(SOURCE DATA):
################
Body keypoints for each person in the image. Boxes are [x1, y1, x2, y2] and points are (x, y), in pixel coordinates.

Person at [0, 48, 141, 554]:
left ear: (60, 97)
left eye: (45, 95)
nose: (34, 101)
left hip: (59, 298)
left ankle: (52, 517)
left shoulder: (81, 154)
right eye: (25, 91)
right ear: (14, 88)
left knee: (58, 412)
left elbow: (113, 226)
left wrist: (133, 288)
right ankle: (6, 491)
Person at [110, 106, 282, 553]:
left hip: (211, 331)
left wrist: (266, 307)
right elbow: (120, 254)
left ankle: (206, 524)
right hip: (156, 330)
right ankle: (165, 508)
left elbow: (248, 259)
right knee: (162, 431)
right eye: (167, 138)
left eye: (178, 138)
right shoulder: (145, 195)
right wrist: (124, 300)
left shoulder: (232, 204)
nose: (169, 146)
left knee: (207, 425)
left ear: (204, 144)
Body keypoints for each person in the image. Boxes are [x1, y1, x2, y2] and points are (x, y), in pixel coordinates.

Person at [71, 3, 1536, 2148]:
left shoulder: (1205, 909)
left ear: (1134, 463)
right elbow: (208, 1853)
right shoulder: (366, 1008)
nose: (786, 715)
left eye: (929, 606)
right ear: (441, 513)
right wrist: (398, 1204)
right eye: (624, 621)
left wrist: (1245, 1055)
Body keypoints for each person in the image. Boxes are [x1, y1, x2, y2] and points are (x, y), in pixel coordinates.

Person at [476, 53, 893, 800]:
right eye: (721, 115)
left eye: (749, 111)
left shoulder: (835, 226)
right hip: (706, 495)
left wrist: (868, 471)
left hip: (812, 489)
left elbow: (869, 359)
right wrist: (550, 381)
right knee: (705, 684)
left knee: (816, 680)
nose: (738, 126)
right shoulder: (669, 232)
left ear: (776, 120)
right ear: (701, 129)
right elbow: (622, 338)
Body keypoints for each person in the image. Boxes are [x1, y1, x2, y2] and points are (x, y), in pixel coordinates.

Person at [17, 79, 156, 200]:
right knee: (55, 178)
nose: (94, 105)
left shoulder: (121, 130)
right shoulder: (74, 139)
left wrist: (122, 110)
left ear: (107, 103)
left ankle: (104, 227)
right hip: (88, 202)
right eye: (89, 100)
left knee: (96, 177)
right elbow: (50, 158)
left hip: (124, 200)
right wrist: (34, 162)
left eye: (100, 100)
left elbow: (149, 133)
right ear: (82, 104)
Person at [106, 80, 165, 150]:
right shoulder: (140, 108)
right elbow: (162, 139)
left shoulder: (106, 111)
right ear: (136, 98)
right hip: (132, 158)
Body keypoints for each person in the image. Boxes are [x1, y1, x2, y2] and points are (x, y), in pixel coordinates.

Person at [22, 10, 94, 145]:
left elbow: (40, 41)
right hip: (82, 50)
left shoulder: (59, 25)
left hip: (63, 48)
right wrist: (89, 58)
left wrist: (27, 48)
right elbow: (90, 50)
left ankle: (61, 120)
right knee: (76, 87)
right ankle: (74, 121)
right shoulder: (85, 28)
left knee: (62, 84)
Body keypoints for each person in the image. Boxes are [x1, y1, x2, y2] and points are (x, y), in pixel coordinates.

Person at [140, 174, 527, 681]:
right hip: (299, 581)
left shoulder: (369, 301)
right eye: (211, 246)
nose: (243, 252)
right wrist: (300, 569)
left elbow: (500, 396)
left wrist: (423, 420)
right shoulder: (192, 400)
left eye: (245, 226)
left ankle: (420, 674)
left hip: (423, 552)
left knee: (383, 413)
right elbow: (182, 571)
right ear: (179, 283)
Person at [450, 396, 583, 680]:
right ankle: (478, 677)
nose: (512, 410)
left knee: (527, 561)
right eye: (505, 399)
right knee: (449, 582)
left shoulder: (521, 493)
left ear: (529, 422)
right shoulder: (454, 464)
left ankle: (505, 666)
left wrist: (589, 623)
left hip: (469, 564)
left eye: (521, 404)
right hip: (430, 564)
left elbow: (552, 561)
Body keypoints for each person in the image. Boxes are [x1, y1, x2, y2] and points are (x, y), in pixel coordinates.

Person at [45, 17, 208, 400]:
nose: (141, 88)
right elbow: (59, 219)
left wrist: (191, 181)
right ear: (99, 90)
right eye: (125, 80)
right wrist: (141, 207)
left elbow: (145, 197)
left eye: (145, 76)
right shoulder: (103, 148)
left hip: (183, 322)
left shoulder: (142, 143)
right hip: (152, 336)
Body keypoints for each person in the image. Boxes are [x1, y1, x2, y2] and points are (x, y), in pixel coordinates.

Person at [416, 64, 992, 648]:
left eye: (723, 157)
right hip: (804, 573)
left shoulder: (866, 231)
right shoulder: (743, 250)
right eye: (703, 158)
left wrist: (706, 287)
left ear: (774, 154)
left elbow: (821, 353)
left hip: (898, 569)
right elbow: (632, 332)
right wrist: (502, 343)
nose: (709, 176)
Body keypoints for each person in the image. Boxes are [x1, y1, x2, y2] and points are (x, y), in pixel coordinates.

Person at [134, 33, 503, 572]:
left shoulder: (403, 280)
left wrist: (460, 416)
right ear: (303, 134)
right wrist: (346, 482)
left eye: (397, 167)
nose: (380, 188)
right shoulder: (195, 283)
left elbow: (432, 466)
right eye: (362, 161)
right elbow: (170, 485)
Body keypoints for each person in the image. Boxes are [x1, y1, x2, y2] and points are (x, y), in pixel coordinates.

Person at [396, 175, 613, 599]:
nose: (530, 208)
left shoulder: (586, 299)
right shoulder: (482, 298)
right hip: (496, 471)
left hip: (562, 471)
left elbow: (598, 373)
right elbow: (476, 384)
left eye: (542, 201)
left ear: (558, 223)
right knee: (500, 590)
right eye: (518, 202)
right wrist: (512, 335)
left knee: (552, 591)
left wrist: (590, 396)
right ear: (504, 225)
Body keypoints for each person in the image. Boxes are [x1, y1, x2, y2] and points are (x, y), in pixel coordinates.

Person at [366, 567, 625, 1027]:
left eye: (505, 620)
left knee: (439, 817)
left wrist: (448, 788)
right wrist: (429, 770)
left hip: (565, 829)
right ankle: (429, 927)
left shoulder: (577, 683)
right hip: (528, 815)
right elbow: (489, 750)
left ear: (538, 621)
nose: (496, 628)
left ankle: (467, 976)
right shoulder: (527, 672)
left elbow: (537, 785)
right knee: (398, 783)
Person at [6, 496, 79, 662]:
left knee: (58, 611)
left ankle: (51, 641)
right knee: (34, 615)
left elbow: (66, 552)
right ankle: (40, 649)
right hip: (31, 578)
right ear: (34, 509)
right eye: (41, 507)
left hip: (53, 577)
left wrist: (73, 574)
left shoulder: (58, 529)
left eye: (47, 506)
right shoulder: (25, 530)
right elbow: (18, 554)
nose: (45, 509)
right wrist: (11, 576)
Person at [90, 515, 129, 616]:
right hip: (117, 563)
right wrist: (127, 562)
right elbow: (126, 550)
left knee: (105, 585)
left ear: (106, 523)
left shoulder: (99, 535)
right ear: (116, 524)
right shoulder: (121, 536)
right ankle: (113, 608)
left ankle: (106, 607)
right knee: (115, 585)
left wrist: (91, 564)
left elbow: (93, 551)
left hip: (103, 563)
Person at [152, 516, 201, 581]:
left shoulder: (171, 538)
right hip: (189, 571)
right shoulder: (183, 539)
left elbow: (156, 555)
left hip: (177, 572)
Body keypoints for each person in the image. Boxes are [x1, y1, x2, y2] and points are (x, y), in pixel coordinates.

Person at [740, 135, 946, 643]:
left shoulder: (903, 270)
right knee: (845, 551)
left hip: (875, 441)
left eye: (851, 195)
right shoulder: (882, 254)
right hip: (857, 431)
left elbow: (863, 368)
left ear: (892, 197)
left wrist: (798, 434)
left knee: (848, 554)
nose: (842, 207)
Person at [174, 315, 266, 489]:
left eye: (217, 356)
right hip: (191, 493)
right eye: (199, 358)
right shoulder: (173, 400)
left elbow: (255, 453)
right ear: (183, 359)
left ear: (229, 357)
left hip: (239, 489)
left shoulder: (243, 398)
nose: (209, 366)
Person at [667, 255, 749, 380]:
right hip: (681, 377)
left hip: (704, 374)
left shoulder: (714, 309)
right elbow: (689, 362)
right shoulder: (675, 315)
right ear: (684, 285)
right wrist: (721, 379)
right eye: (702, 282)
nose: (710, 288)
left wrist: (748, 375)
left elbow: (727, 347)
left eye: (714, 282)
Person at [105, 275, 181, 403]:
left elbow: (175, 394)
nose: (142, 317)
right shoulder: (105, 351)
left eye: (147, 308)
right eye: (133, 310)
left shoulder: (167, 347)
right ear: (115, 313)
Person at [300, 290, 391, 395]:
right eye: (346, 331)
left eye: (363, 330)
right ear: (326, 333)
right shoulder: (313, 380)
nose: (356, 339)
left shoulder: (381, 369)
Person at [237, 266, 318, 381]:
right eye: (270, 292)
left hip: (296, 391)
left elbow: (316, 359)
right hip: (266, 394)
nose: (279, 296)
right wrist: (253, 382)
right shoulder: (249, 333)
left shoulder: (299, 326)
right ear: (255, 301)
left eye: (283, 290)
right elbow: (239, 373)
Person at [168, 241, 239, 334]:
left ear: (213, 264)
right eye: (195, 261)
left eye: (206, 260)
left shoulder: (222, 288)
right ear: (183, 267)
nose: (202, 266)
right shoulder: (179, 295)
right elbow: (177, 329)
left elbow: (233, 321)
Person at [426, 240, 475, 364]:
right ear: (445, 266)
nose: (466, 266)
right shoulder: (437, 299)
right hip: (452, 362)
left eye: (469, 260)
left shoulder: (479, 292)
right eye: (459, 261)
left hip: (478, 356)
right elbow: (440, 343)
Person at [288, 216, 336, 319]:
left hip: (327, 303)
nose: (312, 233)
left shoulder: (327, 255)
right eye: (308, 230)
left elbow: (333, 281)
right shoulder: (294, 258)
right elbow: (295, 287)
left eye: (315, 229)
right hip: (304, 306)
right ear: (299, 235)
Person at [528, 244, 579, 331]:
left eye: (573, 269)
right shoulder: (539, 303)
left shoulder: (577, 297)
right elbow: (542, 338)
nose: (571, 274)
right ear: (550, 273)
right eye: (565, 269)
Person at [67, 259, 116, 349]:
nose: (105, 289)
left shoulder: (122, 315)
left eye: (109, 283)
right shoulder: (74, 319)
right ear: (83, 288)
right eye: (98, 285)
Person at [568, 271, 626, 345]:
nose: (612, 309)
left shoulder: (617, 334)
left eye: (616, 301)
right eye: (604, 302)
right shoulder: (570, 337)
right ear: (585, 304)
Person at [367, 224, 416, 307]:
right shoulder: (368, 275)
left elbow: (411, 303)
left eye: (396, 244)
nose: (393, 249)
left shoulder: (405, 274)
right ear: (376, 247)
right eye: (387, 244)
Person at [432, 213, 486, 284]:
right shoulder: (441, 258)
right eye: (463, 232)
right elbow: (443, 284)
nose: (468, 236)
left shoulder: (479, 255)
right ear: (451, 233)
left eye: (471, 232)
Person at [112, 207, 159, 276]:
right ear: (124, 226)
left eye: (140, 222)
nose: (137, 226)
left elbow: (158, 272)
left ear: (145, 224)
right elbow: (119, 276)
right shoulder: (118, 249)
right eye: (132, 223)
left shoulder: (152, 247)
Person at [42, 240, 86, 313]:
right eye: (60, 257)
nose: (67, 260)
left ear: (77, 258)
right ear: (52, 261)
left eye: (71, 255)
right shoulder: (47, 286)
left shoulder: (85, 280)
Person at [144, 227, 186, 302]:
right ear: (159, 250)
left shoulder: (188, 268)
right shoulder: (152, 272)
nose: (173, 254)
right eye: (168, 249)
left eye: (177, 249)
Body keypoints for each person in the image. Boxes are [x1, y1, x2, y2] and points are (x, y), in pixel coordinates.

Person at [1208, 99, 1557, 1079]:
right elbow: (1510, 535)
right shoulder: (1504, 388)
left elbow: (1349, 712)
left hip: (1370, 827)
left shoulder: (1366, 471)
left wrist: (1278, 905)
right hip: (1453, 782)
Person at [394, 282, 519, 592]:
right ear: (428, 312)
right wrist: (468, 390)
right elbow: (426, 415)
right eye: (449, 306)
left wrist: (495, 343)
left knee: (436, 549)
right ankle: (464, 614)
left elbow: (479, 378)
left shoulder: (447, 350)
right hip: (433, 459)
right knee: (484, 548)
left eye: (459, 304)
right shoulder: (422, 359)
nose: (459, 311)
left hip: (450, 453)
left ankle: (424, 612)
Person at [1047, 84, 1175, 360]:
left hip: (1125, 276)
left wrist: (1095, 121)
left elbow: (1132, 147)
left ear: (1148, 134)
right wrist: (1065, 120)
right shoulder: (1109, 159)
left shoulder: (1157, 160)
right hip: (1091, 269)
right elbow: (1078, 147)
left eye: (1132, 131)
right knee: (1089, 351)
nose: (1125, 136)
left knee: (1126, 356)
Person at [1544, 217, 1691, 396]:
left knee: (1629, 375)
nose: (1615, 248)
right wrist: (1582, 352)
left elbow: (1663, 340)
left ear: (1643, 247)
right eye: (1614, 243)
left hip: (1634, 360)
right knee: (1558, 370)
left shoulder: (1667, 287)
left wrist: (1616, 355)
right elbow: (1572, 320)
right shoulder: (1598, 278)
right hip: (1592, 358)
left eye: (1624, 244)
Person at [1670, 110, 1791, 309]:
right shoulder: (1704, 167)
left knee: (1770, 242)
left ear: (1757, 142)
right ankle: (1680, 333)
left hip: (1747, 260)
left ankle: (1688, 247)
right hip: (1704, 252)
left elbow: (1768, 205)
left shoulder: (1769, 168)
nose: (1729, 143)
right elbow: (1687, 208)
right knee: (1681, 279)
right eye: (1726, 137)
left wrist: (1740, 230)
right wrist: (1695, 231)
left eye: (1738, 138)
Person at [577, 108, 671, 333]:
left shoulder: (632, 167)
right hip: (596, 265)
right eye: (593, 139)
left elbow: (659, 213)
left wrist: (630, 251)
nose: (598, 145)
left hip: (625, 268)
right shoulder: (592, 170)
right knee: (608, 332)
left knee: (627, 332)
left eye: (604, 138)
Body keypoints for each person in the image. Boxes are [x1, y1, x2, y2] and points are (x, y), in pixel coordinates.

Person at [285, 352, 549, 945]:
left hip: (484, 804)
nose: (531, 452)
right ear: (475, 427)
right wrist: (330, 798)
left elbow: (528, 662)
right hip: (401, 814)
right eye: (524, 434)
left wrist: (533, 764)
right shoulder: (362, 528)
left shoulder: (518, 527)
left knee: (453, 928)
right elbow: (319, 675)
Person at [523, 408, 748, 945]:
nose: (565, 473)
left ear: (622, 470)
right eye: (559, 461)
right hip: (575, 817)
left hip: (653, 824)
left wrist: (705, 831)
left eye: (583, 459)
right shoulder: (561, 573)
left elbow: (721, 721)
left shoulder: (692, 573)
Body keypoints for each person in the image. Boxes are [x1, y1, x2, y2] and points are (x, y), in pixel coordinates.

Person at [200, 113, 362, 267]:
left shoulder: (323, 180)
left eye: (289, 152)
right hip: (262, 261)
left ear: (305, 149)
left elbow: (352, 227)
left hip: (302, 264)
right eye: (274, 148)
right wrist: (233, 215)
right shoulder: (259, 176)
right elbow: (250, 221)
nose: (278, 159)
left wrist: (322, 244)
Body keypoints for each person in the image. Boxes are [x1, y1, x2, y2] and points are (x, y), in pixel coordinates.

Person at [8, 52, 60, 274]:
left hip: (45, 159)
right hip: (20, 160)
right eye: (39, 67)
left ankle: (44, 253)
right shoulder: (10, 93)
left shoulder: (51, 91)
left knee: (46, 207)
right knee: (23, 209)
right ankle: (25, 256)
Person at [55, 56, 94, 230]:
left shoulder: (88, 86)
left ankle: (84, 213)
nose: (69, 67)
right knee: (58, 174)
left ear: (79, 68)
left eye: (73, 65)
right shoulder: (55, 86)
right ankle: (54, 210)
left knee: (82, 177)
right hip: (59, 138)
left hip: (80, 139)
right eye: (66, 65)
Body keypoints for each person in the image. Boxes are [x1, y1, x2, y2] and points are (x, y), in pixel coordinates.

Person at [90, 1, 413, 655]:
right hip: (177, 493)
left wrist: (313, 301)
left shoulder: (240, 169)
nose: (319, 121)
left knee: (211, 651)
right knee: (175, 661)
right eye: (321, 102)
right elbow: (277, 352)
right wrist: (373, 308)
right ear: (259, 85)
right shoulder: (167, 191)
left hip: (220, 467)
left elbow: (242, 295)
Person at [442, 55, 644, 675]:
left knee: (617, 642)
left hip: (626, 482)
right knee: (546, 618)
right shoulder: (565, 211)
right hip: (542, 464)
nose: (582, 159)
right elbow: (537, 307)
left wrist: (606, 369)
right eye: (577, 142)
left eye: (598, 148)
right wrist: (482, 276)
################
(TASK DETAILS): Restate word for word the entries above, starting at the line with "left knee: (436, 549)" and ending at the line with "left elbow: (1663, 340)", inclusive, and no others.

(REPLY TO THE TASK):
left knee: (436, 549)
right ankle: (464, 614)
left elbow: (479, 378)
left shoulder: (447, 350)
right hip: (433, 459)
right knee: (484, 548)
left eye: (459, 304)
right shoulder: (422, 359)
nose: (459, 311)
left hip: (450, 453)
left ankle: (424, 612)
Person at [1047, 84, 1175, 360]:
left hip: (1125, 276)
left wrist: (1095, 121)
left elbow: (1132, 147)
left ear: (1148, 134)
right wrist: (1065, 120)
right shoulder: (1109, 159)
left shoulder: (1157, 160)
right hip: (1091, 269)
right elbow: (1078, 147)
left eye: (1132, 131)
right knee: (1089, 351)
nose: (1125, 136)
left knee: (1126, 356)
Person at [1544, 217, 1691, 396]:
left knee: (1629, 375)
nose: (1615, 248)
right wrist: (1582, 352)
left elbow: (1663, 340)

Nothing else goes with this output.